Da kam ihm ein Gedanke, wie ihn nur ein Normanne haben kann:

›Ich werde dem Kerl ein paar hundert Taler bieten! Irgendwie muß ich meine Torheit sühnen. Ein Lebender ist schließlich bequemer als ein Toter!‹

»Wenn du auf der Stelle mit mir das Schloß verläßt und keinem Menschen etwas verrätst, will ich dir ein Jahresgeld von hundert Talern aussetzen. Du stirbst vor Hunger. Dein geiziger Vater ist erst sechzig Jahre alt. Ehe du ihn beerbst, können noch fünfzehn bis zwanzig Jahre vergehen. Wohingegen du ein schönes Leben führen kannst mit den hundert Talern im Jahre, die ich dir sofort vor dem Notar und zwei Zeugen verschreiben werde.«

Fabian, immer noch voll Wut über seine zerknüllte Krawatte, wollte sich mit Gewalt losreißen. Da packte ihn Sansfin am Halse und erwürgte ihn beinahe.

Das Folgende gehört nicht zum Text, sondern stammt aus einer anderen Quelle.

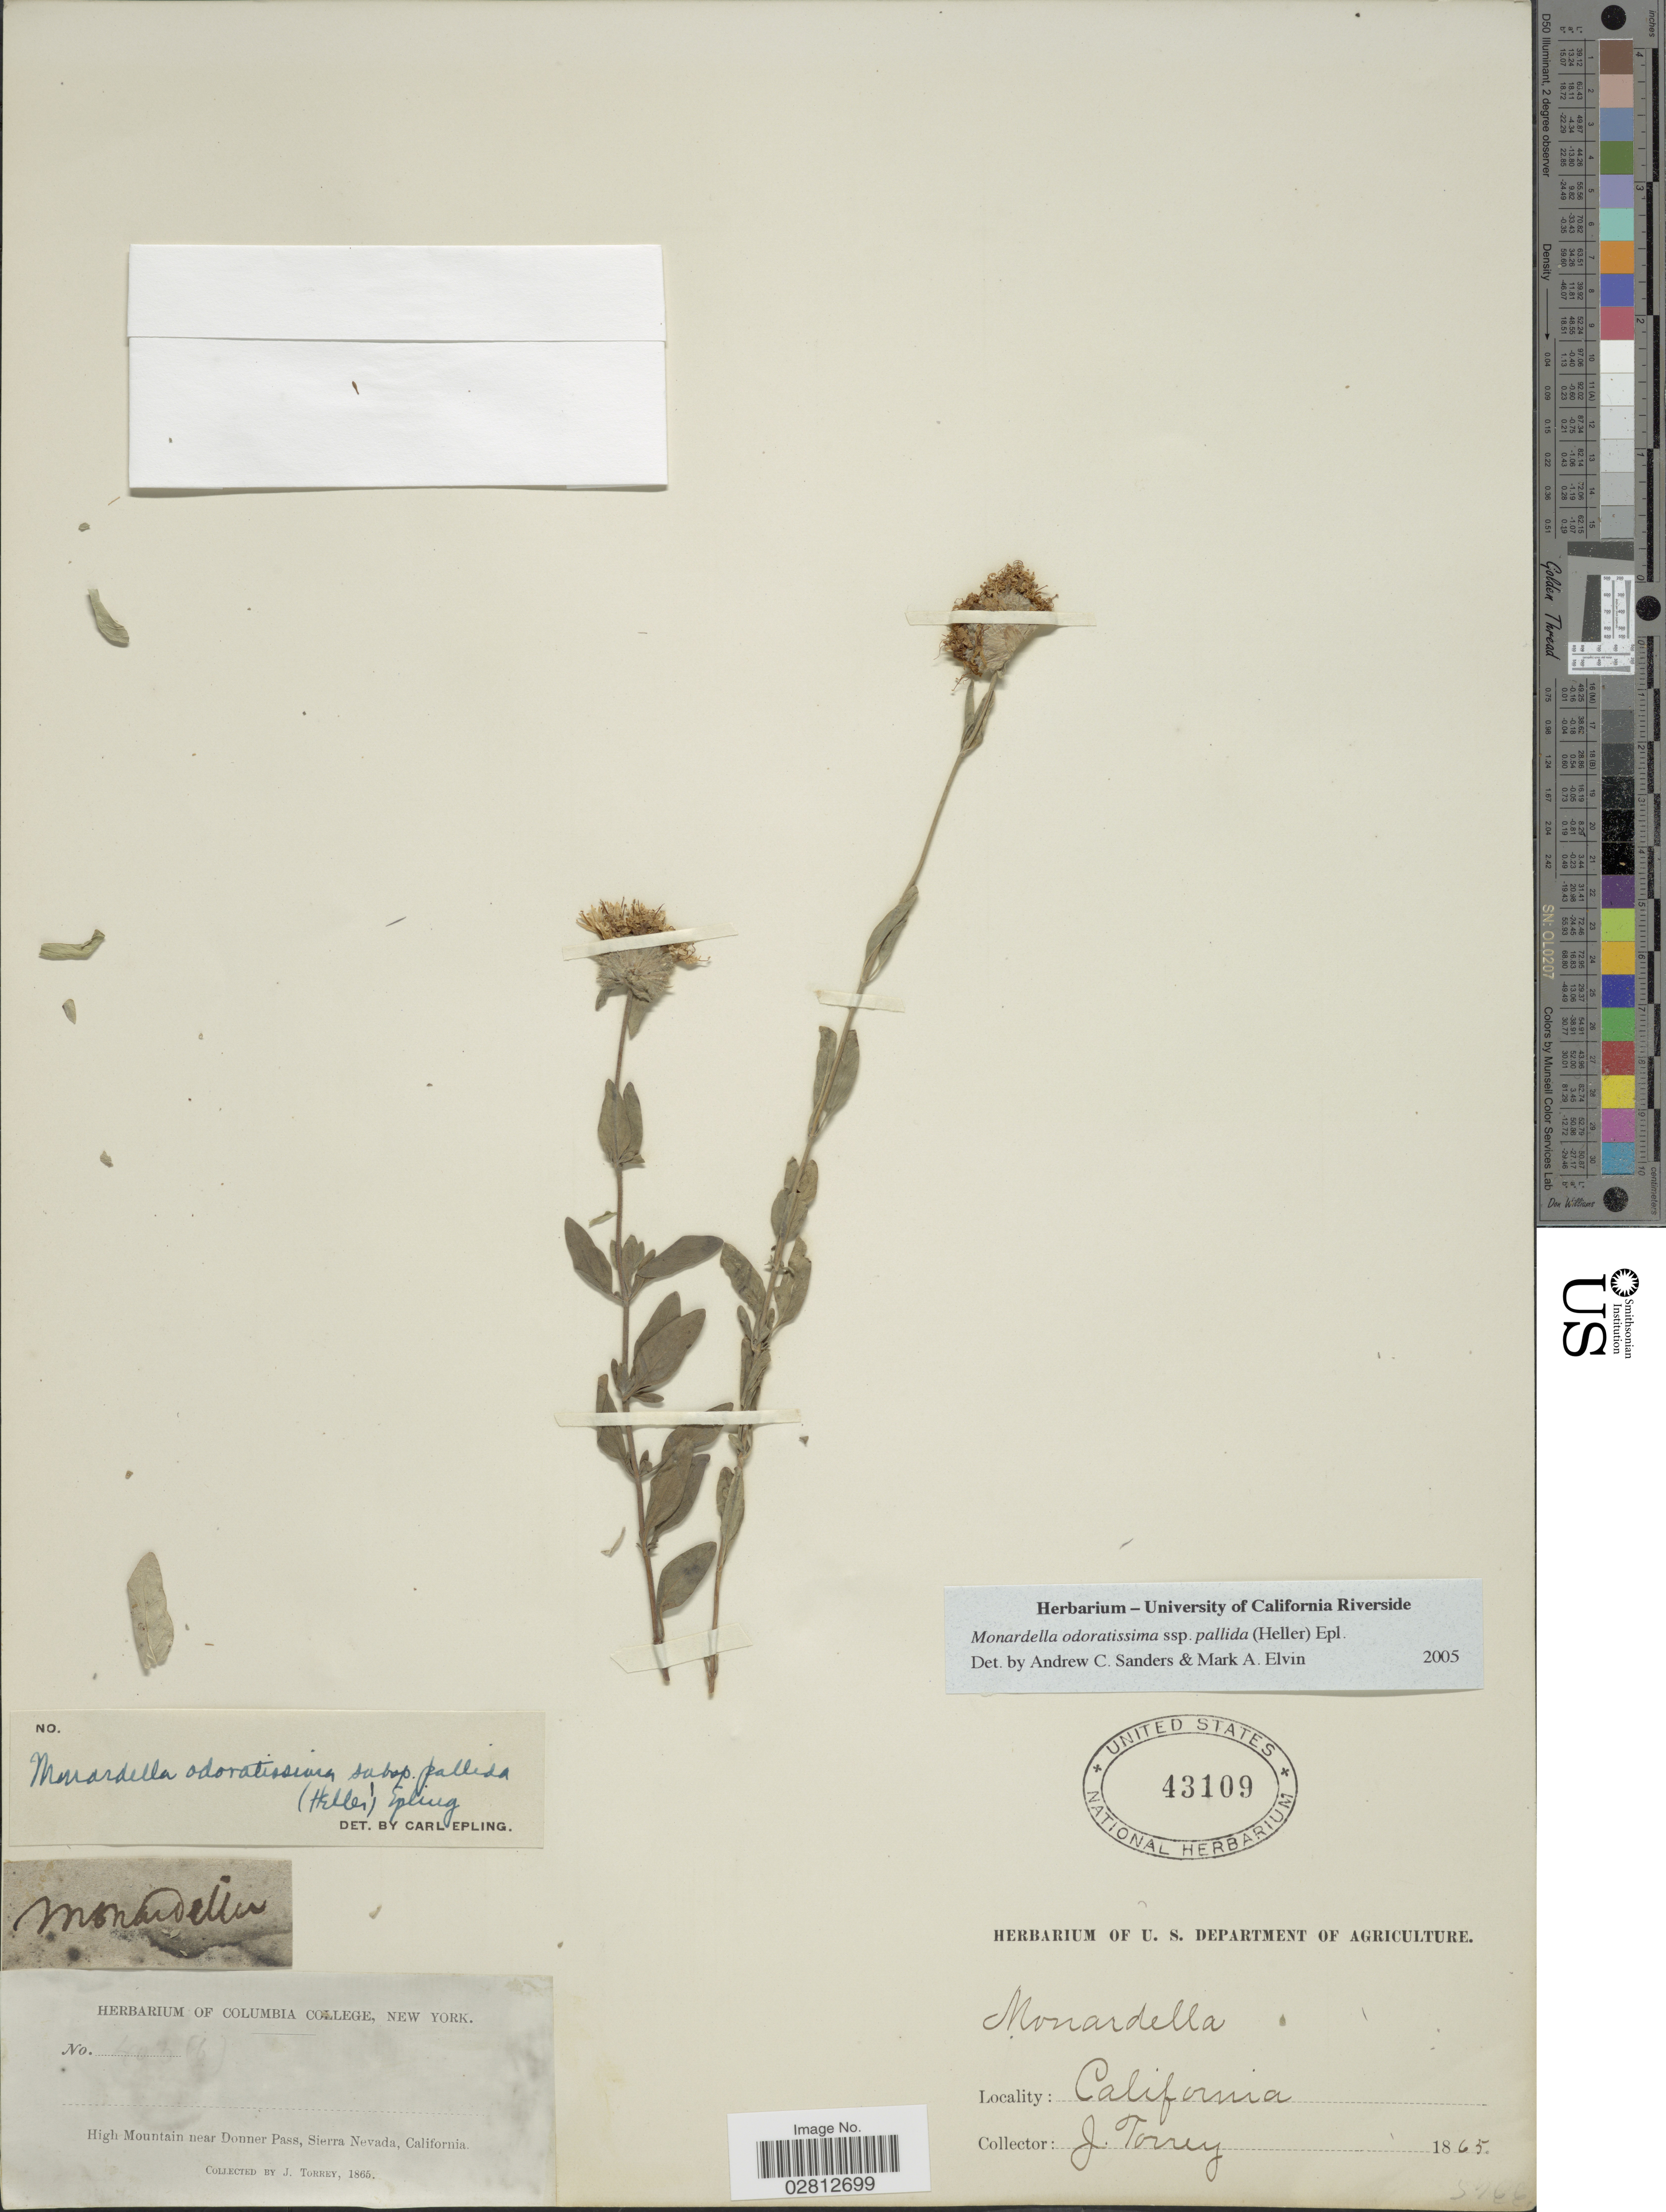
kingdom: Plantae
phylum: Tracheophyta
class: Magnoliopsida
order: Lamiales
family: Lamiaceae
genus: Monardella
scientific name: Monardella odoratissima subsp. pallida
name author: (A. Heller) Epling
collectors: J. Torrey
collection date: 1865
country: United States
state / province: California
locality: High Mountain near Donner Pass, Sierra Nevada.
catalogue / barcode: US 43109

»Ich stoße dir den Dolch ins Auge!« knirschte er. »Dann bist du dein Lebelang einäugig oder gleich ganz tot! Nimm die hundert Taler Jahresgeld – oder . . .«

Er drückte noch fester zu.

Kaum noch atmend lispelte Fabian:

»Ich nehme das Geld!«

Sansfin hielt ihm mit der Hand den Mund zu und führte ihn eine geheime Treppe hinunter. Ein paar Minuten später waren sie im Freien.